Details
-
Bug
-
Status: Resolved
-
Minor
-
Resolution: Fixed
-
0.6
-
None
-
None
Description
Weird things are:
- We have 2 separate code to handle headless messages in the 2 type of parsers (MimeStreamParser does not rely on the MimeTokenStream solution).
- MimeTokenStream headless parsing is done so to start the parsing and the state events from "MimeTokenStream.T_END_HEADER": I think this is unexpected and either it should alternatively:
a) "simulate" all of the events (starting from T_START_MESSAGE... and simulating a full event stream for an header with only the supplied content-type)
b) return only from START_MULTIPART to END_MULTIPART (or simply T_BODY if the content-type was not a multipart), but not return a T_END_MESSAGE as it never returned a T_START_MESSAGE.
c) return all of the events as if it was interrupted after the header, so starting from START_MULTIPART / T_BODY through all of the events including T_END_MESSAGE/T_END_OF_STREAM until it consumed all of the stream.

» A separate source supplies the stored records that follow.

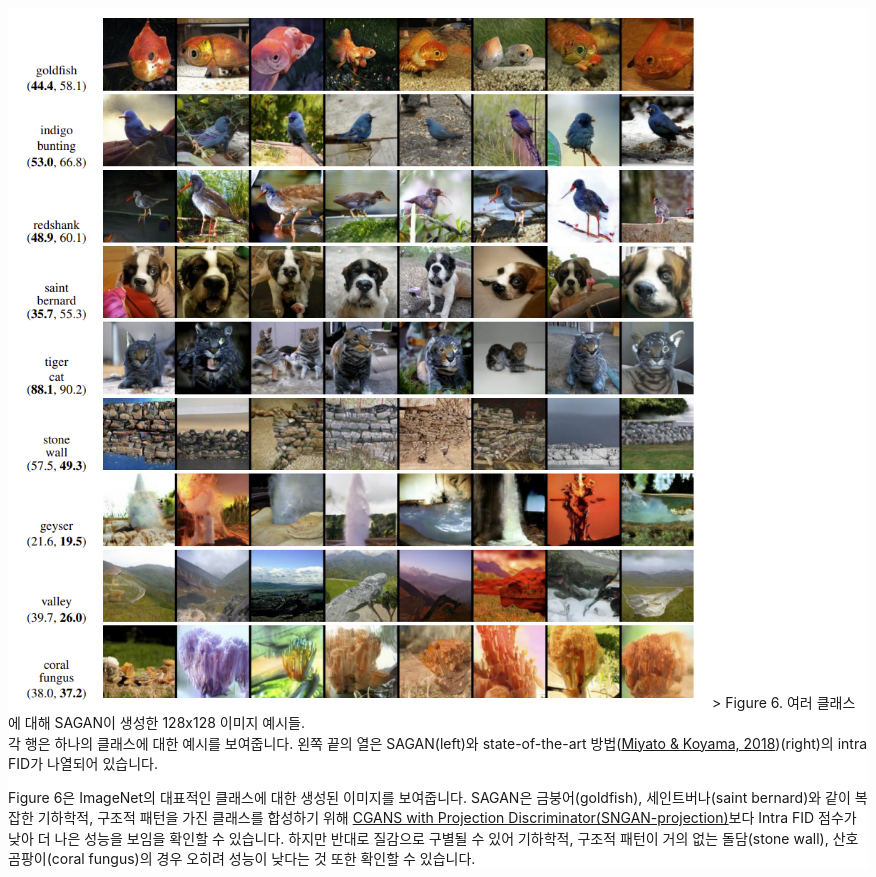   <img src="/assets/images/posts/sagan/paper/fig6.png" width="700" height="700">
</div>
> Figure 6. 여러 클래스에 대해 SAGAN이 생성한 128x128 이미지 예시들.<br>
각 행은 하나의 클래스에 대한 예시를 보여줍니다. 왼쪽 끝의 열은 SAGAN(left)와 state-of-the-art 방법(<a href="https://arxiv.org/abs/1802.05637" target="_blank">Miyato & Koyama, 2018</a>)(right)의 intra FID가 나열되어 있습니다.

Figure 6은 ImageNet의 대표적인 클래스에 대한 생성된 이미지를 보여줍니다. SAGAN은 금붕어(goldfish), 세인트버나(saint bernard)와 같이 복잡한 기하학적, 구조적 패턴을 가진 클래스를 합성하기 위해 <a href="https://arxiv.org/abs/1802.05637" target="_blank">CGANS with Projection Discriminator(SNGAN-projection)</a>보다 Intra FID 점수가 낮아 더 나은 성능을 보임을 확인할 수 있습니다. 하지만 반대로 질감으로 구별될 수 있어 기하학적, 구조적 패턴이 거의 없는 돌담(stone wall), 산호 곰팡이(coral fungus)의 경우 오히려 성능이 낮다는 것 또한 확인할 수 있습니다.
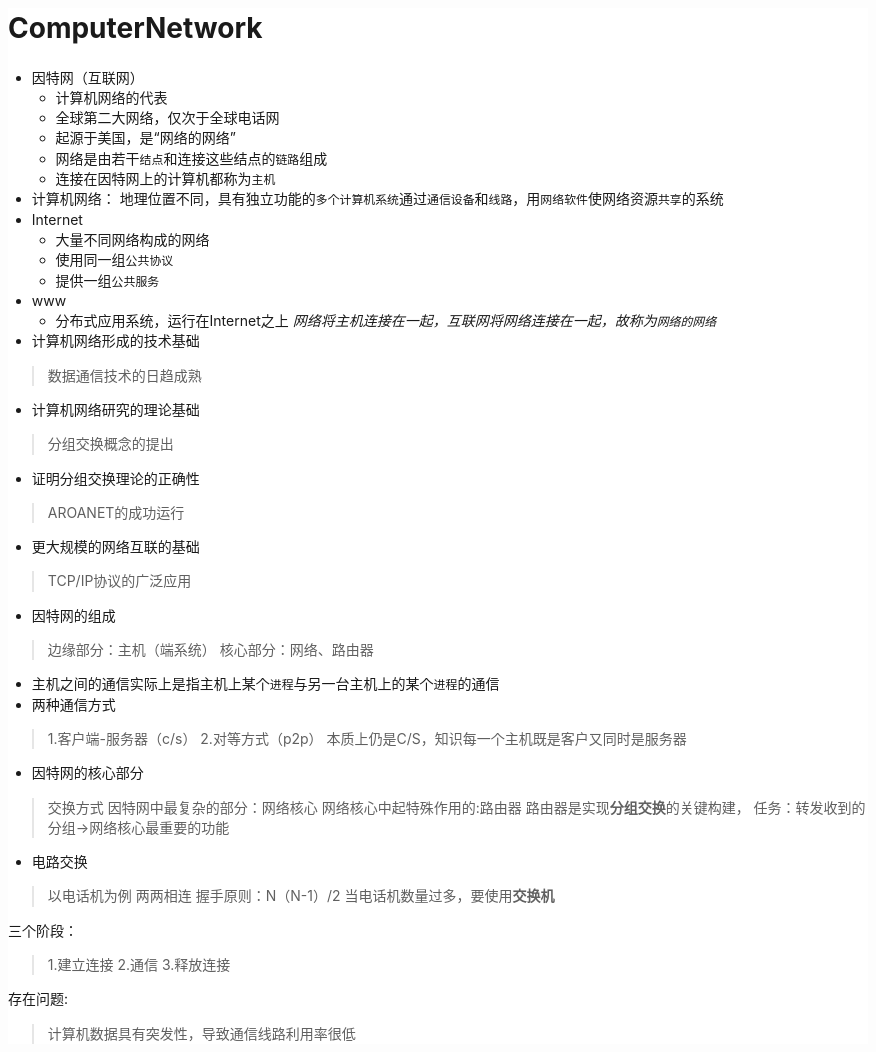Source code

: # ComputerNetwork
* 因特网（互联网）
    * 计算机网络的代表
    * 全球第二大网络，仅次于全球电话网
    * 起源于美国，是“网络的网络”
    * 网络是由若干`结点`和连接这些结点的`链路`组成
    * 连接在因特网上的计算机都称为`主机`
* 计算机网络：
    地理位置不同，具有独立功能的`多个计算机系统`通过`通信设备`和`线路`，用`网络软件`使网络资源`共享`的系统
* Internet
    * 大量不同网络构成的网络
    * 使用同一组`公共协议`
    * 提供一组`公共服务`
* www
    * 分布式应用系统，运行在Internet之上
*网络将主机连接在一起，互联网将网络连接在一起，故称为`网络的网络`*
* 计算机网络形成的技术基础
>数据通信技术的日趋成熟
* 计算机网络研究的理论基础
>分组交换概念的提出
* 证明分组交换理论的正确性
>AROANET的成功运行
* 更大规模的网络互联的基础
>TCP/IP协议的广泛应用
* 因特网的组成
>边缘部分：主机（端系统）
>核心部分：网络、路由器
* 主机之间的通信实际上是指主机上某个`进程`与另一台主机上的某个`进程`的通信
* 两种通信方式
>1.客户端-服务器（c/s）
>2.对等方式（p2p）
  本质上仍是C/S，知识每一个主机既是客户又同时是服务器
* 因特网的核心部分
>交换方式
>因特网中最复杂的部分：网络核心
>网络核心中起特殊作用的:路由器
>路由器是实现**分组交换**的关键构建，
 任务：转发收到的分组->网络核心最重要的功能

 * 电路交换
>以电话机为例
>两两相连
>握手原则：N（N-1）/2
>当电话机数量过多，要使用**交换机**

三个阶段：
>1.建立连接
>2.通信
>3.释放连接

存在问题:
>计算机数据具有突发性，导致通信线路利用率很低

I've a small preference for a and c because b doesn't seem to be feasible (currently the parser does not stop in the last boundary but includes all of the content after the last boundary in the epilogue, so you can't really use the headless mode to run partial parsing if you don't have a limited stream). Clearly the current way (starting from T_END_HEADER) seems the worst one.
- MimeStreamParser instead simulate the headless parsing by simply prepending a fake header including an artificial content-type based on the supplied contentType
- In both cases it is not clear, in the contract, what kind of encoding/wrapping is done/expected on the "contenttype" parameter.
Related: http://issues.apache.org/jira/browse/MIME4J-128
I have a question: what are the use-cases for the 2 current headless parsing? I'd like to better understand them so to be able to choose the best "fix" for this issue.